GPU-backed Jupyter Notebooks

GPU-backed Jupyter Notebooks

Jupyter notebooks are a useful tool for interactive development, debugging, and visualization. SkyPilot makes the process of running a GPU-backed Jupyter notebook simple by automatically managing provisioning and port forwarding.

To get a machine with a GPU attached, we recommend using an interactive GPU node. You can read more about interactive nodes here.

# Launch a VM with 1 NVIDIA GPU and forward port 8888 to localhost
sky gpunode -p 8888 -c jupyter-vm --gpus K80:1

Note

View the supported GPUs with the sky show-gpus command.

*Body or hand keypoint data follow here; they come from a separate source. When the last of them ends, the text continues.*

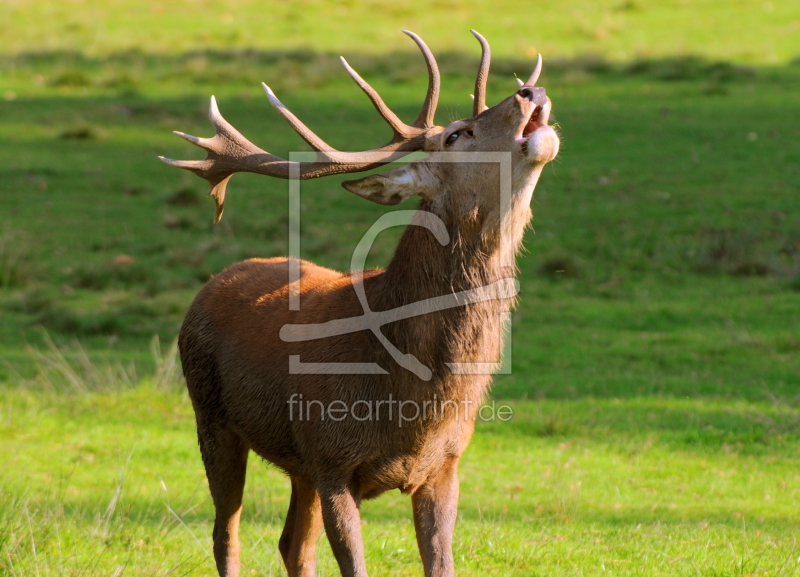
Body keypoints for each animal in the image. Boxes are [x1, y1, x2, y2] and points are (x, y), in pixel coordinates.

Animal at [162, 30, 560, 576]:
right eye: (457, 135)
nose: (530, 91)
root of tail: (213, 281)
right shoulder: (333, 461)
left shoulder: (445, 465)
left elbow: (441, 565)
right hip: (212, 418)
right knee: (226, 533)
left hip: (299, 464)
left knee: (292, 544)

The above command will automatically log in to the cluster once the cluster is provisioned (or re-use an existing one).

Inside the VM, you can run the following commands to start a Jupyter session:

pip install jupyter
jupyter notebook

In your local browser, you should now be able to access localhost:8888 and see the following screen:

Jupyter authentication window

Enter the password or token and you will be directed to a page where you can create a new notebook.

Create a new Jupyter notebook

You can verify that this notebook is running on the GPU-backed instance using nvidia-smi.

nvidia-smi in notebook

The GPU node is a normal SkyPilot cluster, so you can use the usual CLI commands on it. For example, run sky down/stop to terminate or stop it, and sky exec to execute a task.

Notebooks in SkyPilot tasks

Jupyter notebooks can also be used in SkyPilot tasks, allowing access to the full range of SkyPilot’s features including mounted storage and autostop.

The following jupyter.yaml is an example of a task specification that can launch notebooks with SkyPilot.

# jupyter.yaml

name: jupyter

resources:
  accelerators: K80:1

file_mounts:
  /covid:
    source: s3://fah-public-data-covid19-cryptic-pockets
    mode: MOUNT

setup: |
  pip install --upgrade pip
  conda init bash
  conda create -n jupyter python=3.9 -y
  conda activate jupyter
  pip install jupyter

run: |
  cd ~/sky_workdir
  conda activate jupyter
  jupyter notebook --port 8888

Launch the GPU-backed Jupyter notebook:

sky launch -c jupyter jupyter.yaml

To access the notebook locally, use SSH port forwarding.

ssh -L 8888:localhost:8888 jupyter

You can verify that this notebook has access to the mounted storage bucket.